With Target, her review was mixed. Gonsior credited the discount chain for “trend-right merchandise at a great price, great ads, being fun and playful. In the store, there is a clear presentation.” However, she characterized the Web site as “a flat experience. The brand personality does not come through.”

Sephora, she said, “is trying to create that experiential feeling, a tactile quality, but it’s tough to do” with beauty products. Sephora does this in some categories with tips on color trends and palettes.

Bigelow, a small division of Limited Brands with 10 stores, is trying to create a contemporary apothecary, Gonsior said. Yet the experience is uneven. “The Web site is cumbersome and copy-heavy. It doesn’t have the freshness you feel in the stores. It is a brand that needs to continue to develop and evolve.”

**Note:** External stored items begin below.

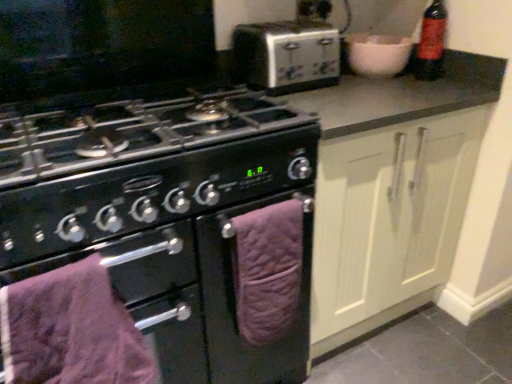
What do you see at coordinates (216, 229) in the screenshot? This screenshot has height=384, width=512. I see `black matte oven at center, positioned as the 1th oven in left-to-right order` at bounding box center [216, 229].

At what (x,y) coordinates should I click in order to perform the action: click on black matte oven at center, which is counted as the 2th oven, starting from the right. Please return your answer as a coordinate pair (x, y). The image size is (512, 384). Looking at the image, I should click on (216, 229).

Locate an element on the screen. This screenshot has width=512, height=384. purple quilted towel at lower left is located at coordinates (71, 330).

The image size is (512, 384). What do you see at coordinates (390, 214) in the screenshot? I see `cream matte cabinet doors at center-right` at bounding box center [390, 214].

Where is `cream matte cabinet doors at center-right`? The width and height of the screenshot is (512, 384). cream matte cabinet doors at center-right is located at coordinates (390, 214).

The image size is (512, 384). In order to click on red matte bottle at upper right in this screenshot , I will do `click(431, 42)`.

Locate an element on the screen. The image size is (512, 384). purple quilted towel at lower center, the 2th oven viewed from the left is located at coordinates (257, 290).

What do you see at coordinates (286, 56) in the screenshot? Image resolution: width=512 pixels, height=384 pixels. I see `silver metallic toaster at upper center` at bounding box center [286, 56].

What are the coordinates of `black matte oven at center, which is counted as the 2th oven, starting from the right` in the screenshot? It's located at (216, 229).

Does purple quilted towel at lower left have a greater width compared to red matte bottle at upper right?

Correct, the width of purple quilted towel at lower left exceeds that of red matte bottle at upper right.

Is point (92, 358) positioned after point (429, 64)?

No, (92, 358) is in front of (429, 64).

How much distance is there between purple quilted towel at lower left and red matte bottle at upper right?

The distance of purple quilted towel at lower left from red matte bottle at upper right is 4.14 feet.

The image size is (512, 384). Find the location of `bath towel lying in front of the red matte bottle at upper right`. bath towel lying in front of the red matte bottle at upper right is located at coordinates (71, 330).

Considering the positions of objects silver metallic toaster at upper center and purple quilted towel at lower left in the image provided, who is behind, silver metallic toaster at upper center or purple quilted towel at lower left?

silver metallic toaster at upper center.

Which object is positioned more to the left, silver metallic toaster at upper center or purple quilted towel at lower left?

purple quilted towel at lower left.

Can you confirm if silver metallic toaster at upper center is shorter than purple quilted towel at lower left?

Yes.

Looking at this image, which object is wider, silver metallic toaster at upper center or purple quilted towel at lower left?

With larger width is silver metallic toaster at upper center.

Which of these two, cream matte cabinet doors at center-right or black matte oven at center, which is counted as the 2th oven, starting from the right, stands taller?

With more height is cream matte cabinet doors at center-right.

From a real-world perspective, is cream matte cabinet doors at center-right on black matte oven at center, which is counted as the 2th oven, starting from the right?

Correct, in the physical world, cream matte cabinet doors at center-right is higher than black matte oven at center, which is counted as the 2th oven, starting from the right.

Is cream matte cabinet doors at center-right facing away from black matte oven at center, which is counted as the 2th oven, starting from the right?

No, black matte oven at center, which is counted as the 2th oven, starting from the right, is not at the back of cream matte cabinet doors at center-right.

Is black matte oven at center, positioned as the 1th oven in left-to-right order, surrounded by cream matte cabinet doors at center-right?

Actually, black matte oven at center, positioned as the 1th oven in left-to-right order, is outside cream matte cabinet doors at center-right.

Is purple quilted towel at lower center, the 2th oven viewed from the left, wider than cream matte cabinet doors at center-right?

No.

Who is shorter, purple quilted towel at lower center, the first oven viewed from the right, or cream matte cabinet doors at center-right?

purple quilted towel at lower center, the first oven viewed from the right, is shorter.

Where is `oven above the cream matte cabinet doors at center-right (from a real-world perspective)`? This screenshot has height=384, width=512. oven above the cream matte cabinet doors at center-right (from a real-world perspective) is located at coordinates (257, 290).

Could you measure the distance between purple quilted towel at lower center, the 2th oven viewed from the left, and cream matte cabinet doors at center-right?

The distance of purple quilted towel at lower center, the 2th oven viewed from the left, from cream matte cabinet doors at center-right is 11.54 inches.

From their relative heights in the image, would you say purple quilted towel at lower left is taller or shorter than silver metallic toaster at upper center?

In the image, purple quilted towel at lower left appears to be taller than silver metallic toaster at upper center.

In the scene shown: Which object is thinner, purple quilted towel at lower left or silver metallic toaster at upper center?

purple quilted towel at lower left.

Considering the positions of objects purple quilted towel at lower left and silver metallic toaster at upper center in the image provided, who is more to the right, purple quilted towel at lower left or silver metallic toaster at upper center?

silver metallic toaster at upper center.

Considering the sizes of objects purple quilted towel at lower left and silver metallic toaster at upper center in the image provided, who is smaller, purple quilted towel at lower left or silver metallic toaster at upper center?

purple quilted towel at lower left is smaller.

How different are the orientations of silver metallic toaster at upper center and cream matte cabinet doors at center-right in degrees?

The angle between the facing direction of silver metallic toaster at upper center and the facing direction of cream matte cabinet doors at center-right is 3.1 degrees.

From the image's perspective, is silver metallic toaster at upper center on top of cream matte cabinet doors at center-right?

Correct, silver metallic toaster at upper center appears higher than cream matte cabinet doors at center-right in the image.

From a real-world perspective, between silver metallic toaster at upper center and cream matte cabinet doors at center-right, who is vertically lower?

cream matte cabinet doors at center-right is physically lower.

Does cream matte cabinet doors at center-right have a greater height compared to silver metallic toaster at upper center?

Yes, cream matte cabinet doors at center-right is taller than silver metallic toaster at upper center.

What's the angular difference between cream matte cabinet doors at center-right and silver metallic toaster at upper center's facing directions?

The facing directions of cream matte cabinet doors at center-right and silver metallic toaster at upper center are 3.1 degrees apart.

Does cream matte cabinet doors at center-right contain silver metallic toaster at upper center?

Actually, silver metallic toaster at upper center is outside cream matte cabinet doors at center-right.

From a real-world perspective, is cream matte cabinet doors at center-right above or below silver metallic toaster at upper center?

Clearly, from a real-world perspective, cream matte cabinet doors at center-right is below silver metallic toaster at upper center.

Identify the location of bottle behind the purple quilted towel at lower left. Image resolution: width=512 pixels, height=384 pixels. (431, 42).

This screenshot has height=384, width=512. I want to click on bath towel lying on the left of silver metallic toaster at upper center, so click(71, 330).

Considering their positions, is purple quilted towel at lower left positioned closer to silver metallic toaster at upper center than purple quilted towel at lower center, the first oven viewed from the right?

Based on the image, purple quilted towel at lower center, the first oven viewed from the right, appears to be nearer to silver metallic toaster at upper center.

Based on their spatial positions, is cream matte cabinet doors at center-right or purple quilted towel at lower left further from silver metallic toaster at upper center?

purple quilted towel at lower left is positioned further to the anchor silver metallic toaster at upper center.

Looking at the image, which one is located closer to purple quilted towel at lower center, the 2th oven viewed from the left, red matte bottle at upper right or purple quilted towel at lower left?

purple quilted towel at lower left.

Looking at the image, which one is located further to cream matte cabinet doors at center-right, silver metallic toaster at upper center or purple quilted towel at lower center, the first oven viewed from the right?

silver metallic toaster at upper center is positioned further to the anchor cream matte cabinet doors at center-right.

Considering their positions, is purple quilted towel at lower center, the first oven viewed from the right, positioned further to red matte bottle at upper right than silver metallic toaster at upper center?

Based on the image, purple quilted towel at lower center, the first oven viewed from the right, appears to be further to red matte bottle at upper right.

Estimate the real-world distances between objects in this image. Which object is closer to purple quilted towel at lower center, the 2th oven viewed from the left, red matte bottle at upper right or black matte oven at center, positioned as the 1th oven in left-to-right order?

black matte oven at center, positioned as the 1th oven in left-to-right order, is positioned closer to the anchor purple quilted towel at lower center, the 2th oven viewed from the left.

Estimate the real-world distances between objects in this image. Which object is closer to cream matte cabinet doors at center-right, purple quilted towel at lower left or red matte bottle at upper right?

Based on the image, red matte bottle at upper right appears to be nearer to cream matte cabinet doors at center-right.

Looking at the image, which one is located further to purple quilted towel at lower left, red matte bottle at upper right or silver metallic toaster at upper center?

Among the two, red matte bottle at upper right is located further to purple quilted towel at lower left.

Find the location of `cabinetry located between purple quilted towel at lower left and red matte bottle at upper right in the left-right direction`. cabinetry located between purple quilted towel at lower left and red matte bottle at upper right in the left-right direction is located at coordinates (390, 214).

The height and width of the screenshot is (384, 512). In order to click on cabinetry located between black matte oven at center, which is counted as the 2th oven, starting from the right, and red matte bottle at upper right in the left-right direction in this screenshot , I will do `click(390, 214)`.

Image resolution: width=512 pixels, height=384 pixels. I want to click on cabinetry between silver metallic toaster at upper center and purple quilted towel at lower left from top to bottom, so click(x=390, y=214).

You are a GUI agent. You are given a task and a screenshot of the screen. Output one action in this format:
    pyautogui.click(x=<x>, y=<y>)
    Task: Click on the kitchen appliance between purple quilted towel at lower left and red matte bottle at upper right from left to right
    The height and width of the screenshot is (384, 512).
    Given the screenshot: What is the action you would take?
    pyautogui.click(x=286, y=56)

Pink, a subbrand of the Victoria’s Secret division of Limited, is doing some interesting things to build a community, Gonsior said. Pink has captured a narrow niche, 18 to 22-year-olds, operates “playful” stores, sells a good range from sleepwear to casualwear, focuses more on its collegiate merchandise online and sponsors concerts through its Pinkapalooza promotion. She credited Pink with creating a sense of lifestyle and a unique customer community.

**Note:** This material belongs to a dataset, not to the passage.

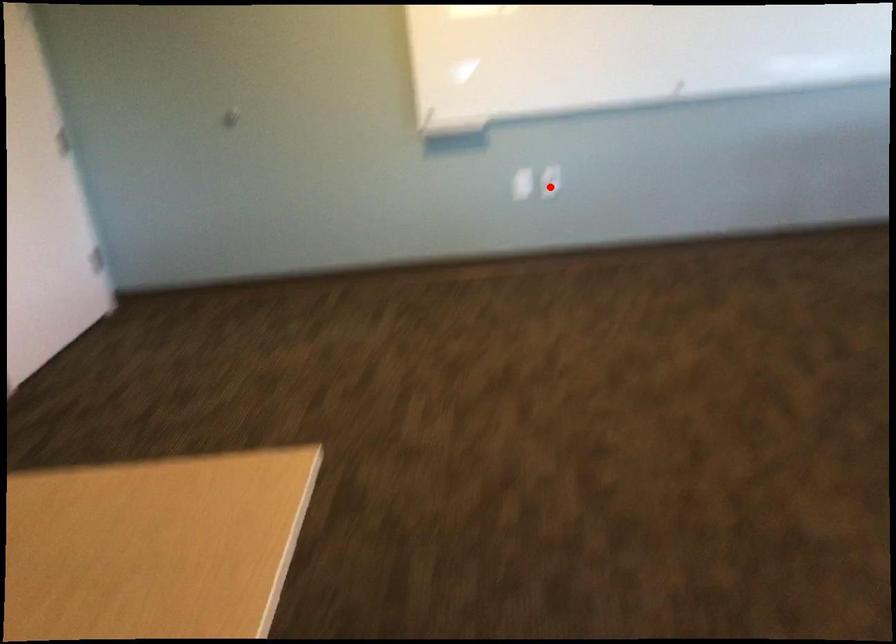
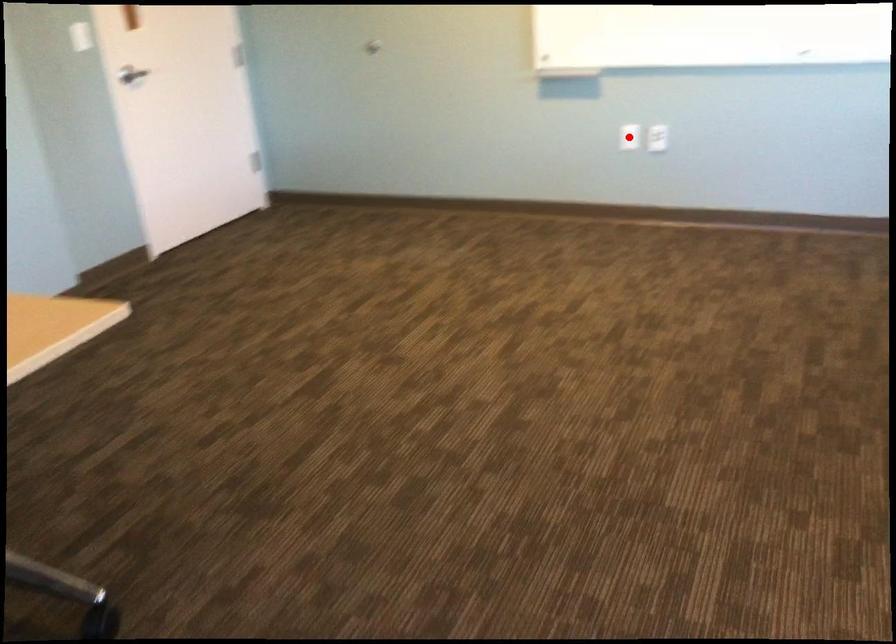
I am providing you with two images of the same scene from different viewpoints. A red point is marked on the first image and another point is marked on the second image. Does the point marked in image1 correspond to the same location as the one in image2?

Other brands she favors are British fast-fashion chain Topshop, which “took off with Kate Moss, really has a sense of new arrivals, and does a lot to present themselves as fashion forward”; REI, which focuses on the hard-core outdoor adventurer by providing a range of services to plan trips to exotic places, and the avatar site Stardoll, which allows users to dress in their favorite apparel brands and live their lives the way they wish they could.

— David Moin

REGIONALIZED AND LOCALIZED

Marshal Cohen, chief industry analyst at The NPD Group, said, “The consumer is looking to change where she shops. Department stores lost an 8 percent market share since 2003. The majority of those shoppers went to mass merchants. Every percentage point represents $1 billion migrating.”

Color is driving the market, Cohen noted, adding the electronics market is out-coloring the fashion market. He was referring to brightly colored iPods in an array of shades.

Addressing some of the challenges of the dismal economic environment, Cohen said the rich are no longer spending without abandon. “Stores are underperforming in high net worth regions,” he said. “Retailers will have to regionalize and localize their businesses. You have to have a local message” and be a part of the community.

And Cohen — like many others — didn’t have much good news about Christmas, predicting holiday “will be all about the deal. The consumer is in a position to buy less. We’ll lose a lot of the impulse purchases.”